▶ Try it:
Write out the data below exactly, from its first line to the line containing "The Nachttisch [braun]", that line included.

▶ Input data:
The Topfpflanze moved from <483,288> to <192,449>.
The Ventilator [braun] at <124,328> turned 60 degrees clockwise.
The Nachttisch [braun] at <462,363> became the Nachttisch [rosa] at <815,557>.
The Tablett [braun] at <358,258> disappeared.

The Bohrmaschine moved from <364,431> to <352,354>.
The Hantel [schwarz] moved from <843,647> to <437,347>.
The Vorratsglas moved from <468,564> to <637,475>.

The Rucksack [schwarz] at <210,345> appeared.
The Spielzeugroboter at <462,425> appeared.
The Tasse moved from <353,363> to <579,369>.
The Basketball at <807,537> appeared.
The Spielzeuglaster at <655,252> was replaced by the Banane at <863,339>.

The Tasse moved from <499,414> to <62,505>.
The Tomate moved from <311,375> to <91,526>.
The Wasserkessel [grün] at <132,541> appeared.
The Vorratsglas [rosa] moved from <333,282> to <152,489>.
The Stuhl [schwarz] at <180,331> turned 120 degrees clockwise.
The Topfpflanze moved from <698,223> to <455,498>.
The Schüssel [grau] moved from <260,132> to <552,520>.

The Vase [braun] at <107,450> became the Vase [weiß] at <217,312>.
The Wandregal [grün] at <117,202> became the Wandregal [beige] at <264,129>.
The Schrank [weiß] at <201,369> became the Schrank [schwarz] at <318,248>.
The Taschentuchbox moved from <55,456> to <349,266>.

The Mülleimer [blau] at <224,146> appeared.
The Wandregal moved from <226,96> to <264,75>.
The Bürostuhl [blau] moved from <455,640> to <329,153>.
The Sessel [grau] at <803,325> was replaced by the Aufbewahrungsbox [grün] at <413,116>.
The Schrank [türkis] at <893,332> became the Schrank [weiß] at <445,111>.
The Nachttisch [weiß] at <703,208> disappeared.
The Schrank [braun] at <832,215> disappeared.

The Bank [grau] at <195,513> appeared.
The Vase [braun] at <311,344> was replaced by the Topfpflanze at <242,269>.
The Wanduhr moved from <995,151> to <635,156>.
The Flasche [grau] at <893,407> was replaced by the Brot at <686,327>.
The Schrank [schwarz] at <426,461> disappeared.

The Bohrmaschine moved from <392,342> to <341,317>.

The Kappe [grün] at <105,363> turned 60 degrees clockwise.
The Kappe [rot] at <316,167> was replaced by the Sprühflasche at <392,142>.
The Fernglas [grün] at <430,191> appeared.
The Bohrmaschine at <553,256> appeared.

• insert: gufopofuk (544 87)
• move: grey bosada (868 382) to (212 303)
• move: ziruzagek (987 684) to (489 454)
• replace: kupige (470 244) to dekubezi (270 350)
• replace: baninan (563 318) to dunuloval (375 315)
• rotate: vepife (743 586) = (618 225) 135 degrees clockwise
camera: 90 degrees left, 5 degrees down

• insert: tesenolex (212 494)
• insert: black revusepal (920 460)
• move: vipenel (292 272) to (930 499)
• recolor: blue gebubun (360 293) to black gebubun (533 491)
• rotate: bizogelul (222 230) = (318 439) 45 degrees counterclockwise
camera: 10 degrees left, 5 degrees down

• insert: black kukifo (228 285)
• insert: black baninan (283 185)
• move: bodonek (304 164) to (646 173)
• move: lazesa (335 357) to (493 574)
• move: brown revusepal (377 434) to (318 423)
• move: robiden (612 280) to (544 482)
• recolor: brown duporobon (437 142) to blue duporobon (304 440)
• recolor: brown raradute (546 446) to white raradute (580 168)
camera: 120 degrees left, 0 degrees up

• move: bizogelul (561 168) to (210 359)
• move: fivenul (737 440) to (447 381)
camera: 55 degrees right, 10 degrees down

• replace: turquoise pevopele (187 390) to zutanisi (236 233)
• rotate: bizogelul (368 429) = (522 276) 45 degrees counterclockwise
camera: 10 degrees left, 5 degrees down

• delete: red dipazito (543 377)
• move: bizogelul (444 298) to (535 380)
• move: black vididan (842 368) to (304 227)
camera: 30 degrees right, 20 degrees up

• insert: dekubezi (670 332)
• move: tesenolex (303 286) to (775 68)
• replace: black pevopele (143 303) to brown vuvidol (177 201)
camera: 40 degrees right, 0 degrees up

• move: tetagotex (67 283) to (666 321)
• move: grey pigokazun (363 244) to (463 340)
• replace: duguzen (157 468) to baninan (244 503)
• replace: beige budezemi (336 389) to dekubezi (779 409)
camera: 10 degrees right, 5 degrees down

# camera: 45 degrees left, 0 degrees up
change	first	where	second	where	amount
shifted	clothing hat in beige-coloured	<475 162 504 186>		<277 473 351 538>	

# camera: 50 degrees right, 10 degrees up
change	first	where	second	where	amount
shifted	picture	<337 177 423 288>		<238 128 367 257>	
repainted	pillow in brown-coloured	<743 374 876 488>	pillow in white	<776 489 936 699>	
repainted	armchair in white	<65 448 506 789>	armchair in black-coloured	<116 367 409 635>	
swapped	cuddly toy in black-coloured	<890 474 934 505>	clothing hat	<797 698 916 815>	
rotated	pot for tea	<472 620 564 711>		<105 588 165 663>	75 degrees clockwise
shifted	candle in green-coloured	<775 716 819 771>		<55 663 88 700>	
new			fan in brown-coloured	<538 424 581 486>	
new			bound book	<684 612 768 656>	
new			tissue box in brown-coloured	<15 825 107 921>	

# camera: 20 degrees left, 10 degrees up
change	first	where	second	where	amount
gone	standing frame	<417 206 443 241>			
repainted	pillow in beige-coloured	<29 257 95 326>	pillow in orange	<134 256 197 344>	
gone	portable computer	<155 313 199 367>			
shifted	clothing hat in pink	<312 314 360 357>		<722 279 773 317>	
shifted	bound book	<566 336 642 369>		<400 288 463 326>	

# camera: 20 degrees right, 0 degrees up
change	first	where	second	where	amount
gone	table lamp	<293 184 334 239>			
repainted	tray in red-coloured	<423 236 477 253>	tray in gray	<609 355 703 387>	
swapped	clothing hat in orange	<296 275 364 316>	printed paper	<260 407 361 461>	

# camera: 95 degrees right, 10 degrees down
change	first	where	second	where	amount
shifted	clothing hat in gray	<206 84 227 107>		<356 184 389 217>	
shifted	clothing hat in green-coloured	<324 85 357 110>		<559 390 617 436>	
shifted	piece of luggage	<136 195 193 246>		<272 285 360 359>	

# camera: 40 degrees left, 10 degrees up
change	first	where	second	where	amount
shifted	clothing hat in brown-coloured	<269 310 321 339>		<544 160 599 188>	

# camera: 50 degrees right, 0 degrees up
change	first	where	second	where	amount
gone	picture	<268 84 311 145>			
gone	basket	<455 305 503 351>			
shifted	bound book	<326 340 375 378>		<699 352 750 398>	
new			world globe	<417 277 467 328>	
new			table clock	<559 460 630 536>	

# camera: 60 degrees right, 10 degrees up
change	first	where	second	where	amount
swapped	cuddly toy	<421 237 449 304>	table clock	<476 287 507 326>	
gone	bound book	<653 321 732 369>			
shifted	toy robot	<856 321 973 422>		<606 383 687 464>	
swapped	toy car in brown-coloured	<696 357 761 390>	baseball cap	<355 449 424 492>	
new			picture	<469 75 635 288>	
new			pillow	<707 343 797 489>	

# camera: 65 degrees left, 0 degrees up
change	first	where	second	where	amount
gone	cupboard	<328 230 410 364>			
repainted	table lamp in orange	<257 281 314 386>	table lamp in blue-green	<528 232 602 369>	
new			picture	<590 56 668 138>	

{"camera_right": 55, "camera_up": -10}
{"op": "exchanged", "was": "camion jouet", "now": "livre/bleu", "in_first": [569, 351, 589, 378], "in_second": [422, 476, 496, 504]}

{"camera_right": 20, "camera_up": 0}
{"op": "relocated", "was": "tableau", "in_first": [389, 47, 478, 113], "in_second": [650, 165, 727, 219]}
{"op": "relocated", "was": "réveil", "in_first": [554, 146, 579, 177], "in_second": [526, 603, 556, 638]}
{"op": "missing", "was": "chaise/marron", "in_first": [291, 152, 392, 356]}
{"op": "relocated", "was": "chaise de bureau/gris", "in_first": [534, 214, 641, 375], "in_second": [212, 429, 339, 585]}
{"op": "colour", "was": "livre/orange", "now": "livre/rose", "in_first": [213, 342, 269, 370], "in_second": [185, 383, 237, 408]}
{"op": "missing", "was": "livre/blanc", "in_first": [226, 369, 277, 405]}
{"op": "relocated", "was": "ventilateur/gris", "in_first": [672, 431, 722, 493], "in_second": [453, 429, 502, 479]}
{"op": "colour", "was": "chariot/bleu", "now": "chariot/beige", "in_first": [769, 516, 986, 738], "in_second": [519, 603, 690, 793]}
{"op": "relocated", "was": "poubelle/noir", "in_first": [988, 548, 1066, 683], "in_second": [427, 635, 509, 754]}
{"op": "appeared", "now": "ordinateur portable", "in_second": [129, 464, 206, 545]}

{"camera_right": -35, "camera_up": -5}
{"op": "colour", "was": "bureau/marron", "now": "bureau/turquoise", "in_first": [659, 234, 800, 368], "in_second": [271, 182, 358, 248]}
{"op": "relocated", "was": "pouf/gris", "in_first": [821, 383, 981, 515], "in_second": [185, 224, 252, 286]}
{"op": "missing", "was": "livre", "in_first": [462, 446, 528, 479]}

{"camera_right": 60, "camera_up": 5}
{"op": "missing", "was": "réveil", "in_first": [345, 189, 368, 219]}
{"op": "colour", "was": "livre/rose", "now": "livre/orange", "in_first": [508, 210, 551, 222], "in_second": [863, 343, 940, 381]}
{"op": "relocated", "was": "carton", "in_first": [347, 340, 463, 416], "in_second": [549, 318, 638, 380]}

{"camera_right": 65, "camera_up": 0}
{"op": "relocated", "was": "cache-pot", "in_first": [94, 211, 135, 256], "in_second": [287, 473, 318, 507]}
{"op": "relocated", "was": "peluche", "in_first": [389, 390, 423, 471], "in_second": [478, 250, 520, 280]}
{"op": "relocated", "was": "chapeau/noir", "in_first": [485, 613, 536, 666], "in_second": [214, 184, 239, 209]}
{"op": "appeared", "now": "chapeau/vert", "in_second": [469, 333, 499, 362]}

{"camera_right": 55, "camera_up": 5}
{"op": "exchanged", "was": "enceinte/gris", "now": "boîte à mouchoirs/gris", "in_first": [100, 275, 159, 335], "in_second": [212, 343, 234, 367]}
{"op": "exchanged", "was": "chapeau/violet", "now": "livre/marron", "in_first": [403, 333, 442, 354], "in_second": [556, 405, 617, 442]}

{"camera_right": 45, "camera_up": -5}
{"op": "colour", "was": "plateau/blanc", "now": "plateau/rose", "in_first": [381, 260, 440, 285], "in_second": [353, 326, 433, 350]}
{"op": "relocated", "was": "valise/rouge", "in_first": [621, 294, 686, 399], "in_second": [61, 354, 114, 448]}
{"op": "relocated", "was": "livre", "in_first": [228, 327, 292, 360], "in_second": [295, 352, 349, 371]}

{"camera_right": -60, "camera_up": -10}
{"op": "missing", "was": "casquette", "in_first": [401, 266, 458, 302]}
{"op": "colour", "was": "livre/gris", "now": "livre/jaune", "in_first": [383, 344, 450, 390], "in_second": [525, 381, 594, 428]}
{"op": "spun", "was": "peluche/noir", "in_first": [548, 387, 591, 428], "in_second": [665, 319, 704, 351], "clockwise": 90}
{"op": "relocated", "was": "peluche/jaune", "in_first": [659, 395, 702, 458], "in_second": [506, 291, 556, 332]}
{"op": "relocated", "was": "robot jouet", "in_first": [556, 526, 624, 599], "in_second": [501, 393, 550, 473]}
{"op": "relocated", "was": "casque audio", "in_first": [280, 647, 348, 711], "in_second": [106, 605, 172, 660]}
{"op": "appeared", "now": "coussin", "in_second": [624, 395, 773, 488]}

▶ Reply to the task:
The Topfpflanze moved from <483,288> to <192,449>.
The Ventilator [braun] at <124,328> turned 60 degrees clockwise.
The Nachttisch [braun] at <462,363> became the Nachttisch [rosa] at <815,557>.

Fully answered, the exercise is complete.